Contexte des derniers ajustements
La semaine précédente, les syndicats ont empêché une hausse importante des tarifs des hydrocarbures. Après des négociations intenses, le gouvernement a fixé le prix du gallon de gasoline à 700 gourdes, soit une baisse de 179 gourdes par rapport à la proposition initiale. Cette décision a été rendue possible grâce à un mécanisme de compensation mis en place par le chef du gouvernement et le ministre des Finances, destiné à éviter une flambée des prix.
Le conseil consultatif a présenté trois propositions de réduction et deux d’augmentation des tarifs. Une nouvelle évaluation du marché, prévue à la fin du mois, devrait aboutir à d’autres ajustements.
Propositions de réorganisation
Desroches plaide pour la construction de centres de stockage régionaux, la mise en place d’une réserve stratégique et le développement de raffineries nationales. Il estime que ces mesures permettraient de réduire les coûts de stockage et de transport, qui représentent une part importante de la structure tarifaire, et d’offrir une meilleure prévisibilité des prix sur un trimestre.

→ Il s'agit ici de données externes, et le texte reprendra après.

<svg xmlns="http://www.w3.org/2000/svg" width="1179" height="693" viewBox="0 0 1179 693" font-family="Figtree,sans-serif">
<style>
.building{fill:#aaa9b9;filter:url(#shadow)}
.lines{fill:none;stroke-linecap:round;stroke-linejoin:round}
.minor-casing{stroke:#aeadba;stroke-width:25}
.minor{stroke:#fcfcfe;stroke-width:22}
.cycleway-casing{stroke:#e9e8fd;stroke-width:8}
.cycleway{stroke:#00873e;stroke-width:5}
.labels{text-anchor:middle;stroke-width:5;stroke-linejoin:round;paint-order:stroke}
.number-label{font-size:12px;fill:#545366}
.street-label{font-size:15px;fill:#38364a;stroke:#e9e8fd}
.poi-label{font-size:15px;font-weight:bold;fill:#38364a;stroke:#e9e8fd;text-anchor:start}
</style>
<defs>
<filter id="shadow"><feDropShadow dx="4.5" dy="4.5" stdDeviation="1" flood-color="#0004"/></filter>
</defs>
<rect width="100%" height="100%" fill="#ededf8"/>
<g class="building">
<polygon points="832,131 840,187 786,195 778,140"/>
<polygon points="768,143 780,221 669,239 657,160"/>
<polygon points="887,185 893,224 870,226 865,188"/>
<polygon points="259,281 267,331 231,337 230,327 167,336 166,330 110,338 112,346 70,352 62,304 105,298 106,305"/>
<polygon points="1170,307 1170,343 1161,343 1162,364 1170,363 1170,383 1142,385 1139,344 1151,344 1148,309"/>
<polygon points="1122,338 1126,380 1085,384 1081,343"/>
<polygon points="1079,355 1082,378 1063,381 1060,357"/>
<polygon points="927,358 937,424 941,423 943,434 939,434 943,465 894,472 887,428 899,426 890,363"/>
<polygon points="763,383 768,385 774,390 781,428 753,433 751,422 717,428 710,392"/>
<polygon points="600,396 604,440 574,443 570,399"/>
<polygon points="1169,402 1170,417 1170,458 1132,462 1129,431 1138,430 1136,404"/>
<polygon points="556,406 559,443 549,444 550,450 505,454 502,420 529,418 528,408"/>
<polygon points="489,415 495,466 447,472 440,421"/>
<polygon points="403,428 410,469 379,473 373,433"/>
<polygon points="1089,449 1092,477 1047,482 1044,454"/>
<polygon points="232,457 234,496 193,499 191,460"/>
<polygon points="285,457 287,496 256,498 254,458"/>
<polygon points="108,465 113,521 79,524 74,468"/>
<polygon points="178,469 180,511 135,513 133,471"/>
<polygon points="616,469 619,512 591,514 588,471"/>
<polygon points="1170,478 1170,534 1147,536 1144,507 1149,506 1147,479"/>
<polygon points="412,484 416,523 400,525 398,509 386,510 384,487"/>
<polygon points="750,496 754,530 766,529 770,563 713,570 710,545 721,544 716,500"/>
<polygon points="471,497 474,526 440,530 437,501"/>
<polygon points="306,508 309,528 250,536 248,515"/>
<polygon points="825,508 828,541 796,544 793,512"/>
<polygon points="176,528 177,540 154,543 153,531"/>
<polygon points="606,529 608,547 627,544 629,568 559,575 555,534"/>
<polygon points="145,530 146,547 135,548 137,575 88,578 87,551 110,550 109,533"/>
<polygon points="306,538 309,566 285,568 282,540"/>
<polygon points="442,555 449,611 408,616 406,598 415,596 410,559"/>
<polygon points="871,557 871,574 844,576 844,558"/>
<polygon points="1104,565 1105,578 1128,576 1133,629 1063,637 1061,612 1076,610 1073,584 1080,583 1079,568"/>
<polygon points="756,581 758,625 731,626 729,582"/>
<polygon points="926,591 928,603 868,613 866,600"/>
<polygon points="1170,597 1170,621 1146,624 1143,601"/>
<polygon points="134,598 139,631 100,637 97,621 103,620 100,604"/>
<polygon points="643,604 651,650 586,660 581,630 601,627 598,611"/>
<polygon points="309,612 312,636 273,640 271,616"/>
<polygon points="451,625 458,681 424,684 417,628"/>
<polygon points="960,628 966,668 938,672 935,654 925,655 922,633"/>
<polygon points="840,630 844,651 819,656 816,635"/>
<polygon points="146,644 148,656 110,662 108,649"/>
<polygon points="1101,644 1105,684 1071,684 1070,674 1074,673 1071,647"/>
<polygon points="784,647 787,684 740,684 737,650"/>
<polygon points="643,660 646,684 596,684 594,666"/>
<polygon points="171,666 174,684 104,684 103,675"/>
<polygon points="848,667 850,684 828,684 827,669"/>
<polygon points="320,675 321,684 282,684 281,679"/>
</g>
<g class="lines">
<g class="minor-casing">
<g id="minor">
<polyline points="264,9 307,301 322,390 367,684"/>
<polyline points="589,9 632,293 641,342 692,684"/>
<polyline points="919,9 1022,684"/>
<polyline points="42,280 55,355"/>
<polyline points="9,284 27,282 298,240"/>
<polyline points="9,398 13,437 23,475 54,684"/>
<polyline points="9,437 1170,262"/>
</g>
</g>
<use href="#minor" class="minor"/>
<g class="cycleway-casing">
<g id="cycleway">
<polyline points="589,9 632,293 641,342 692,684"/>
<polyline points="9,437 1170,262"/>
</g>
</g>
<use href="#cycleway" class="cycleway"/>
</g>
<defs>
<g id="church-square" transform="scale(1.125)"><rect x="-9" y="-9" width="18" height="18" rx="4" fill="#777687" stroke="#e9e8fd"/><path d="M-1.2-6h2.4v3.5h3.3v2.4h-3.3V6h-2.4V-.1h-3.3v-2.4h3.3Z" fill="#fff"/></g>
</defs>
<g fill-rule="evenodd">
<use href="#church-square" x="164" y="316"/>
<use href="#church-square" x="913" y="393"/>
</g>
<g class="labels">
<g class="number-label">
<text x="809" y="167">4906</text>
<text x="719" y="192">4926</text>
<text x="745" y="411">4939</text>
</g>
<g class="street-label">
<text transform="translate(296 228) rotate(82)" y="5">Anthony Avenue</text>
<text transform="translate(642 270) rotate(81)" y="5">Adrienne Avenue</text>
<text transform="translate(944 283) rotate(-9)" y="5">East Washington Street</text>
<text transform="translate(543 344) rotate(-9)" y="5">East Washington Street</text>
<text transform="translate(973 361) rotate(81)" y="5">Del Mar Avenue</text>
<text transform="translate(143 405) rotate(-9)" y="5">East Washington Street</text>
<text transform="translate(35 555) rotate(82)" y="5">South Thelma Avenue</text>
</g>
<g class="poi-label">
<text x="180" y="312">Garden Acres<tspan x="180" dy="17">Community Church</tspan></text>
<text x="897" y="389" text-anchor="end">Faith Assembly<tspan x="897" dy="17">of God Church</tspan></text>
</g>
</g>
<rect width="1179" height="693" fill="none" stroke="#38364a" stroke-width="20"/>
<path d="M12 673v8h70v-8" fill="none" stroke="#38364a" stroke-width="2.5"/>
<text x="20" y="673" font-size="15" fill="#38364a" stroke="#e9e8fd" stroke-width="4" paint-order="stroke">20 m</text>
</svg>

Actuellement, le marché haïtien dépend des importations de carburant raffiné, acheté auprès de fournisseurs nord‑américains, latino‑américains et caribéens. Le prix du baril de pétrole raffiné s’établissait à 191 USD, contre environ 100 USD pour le brut, entraînant une différence de coût notable. Le gallon de carburant était évalué à 3,93 USD à la fin juillet 2026.
Le syndicaliste souligne que le volume annuel du pays, inférieur à 10 millions de barils, n’attire pas les grandes multinationales. Il recommande donc aux autorités et aux entrepreneurs haïtiens de rechercher des partenariats avec des compagnies internationales, à l’instar de la République dominicaine, ainsi que d’autres pays de la région qui ont déjà investi dans le raffinage.
Pour Desroches, la priorité doit être donnée aux infrastructures de stockage, qui garantiraient une stabilité des prix des hydrocarbures et, par ricochet, des biens et services dépendants du carburant.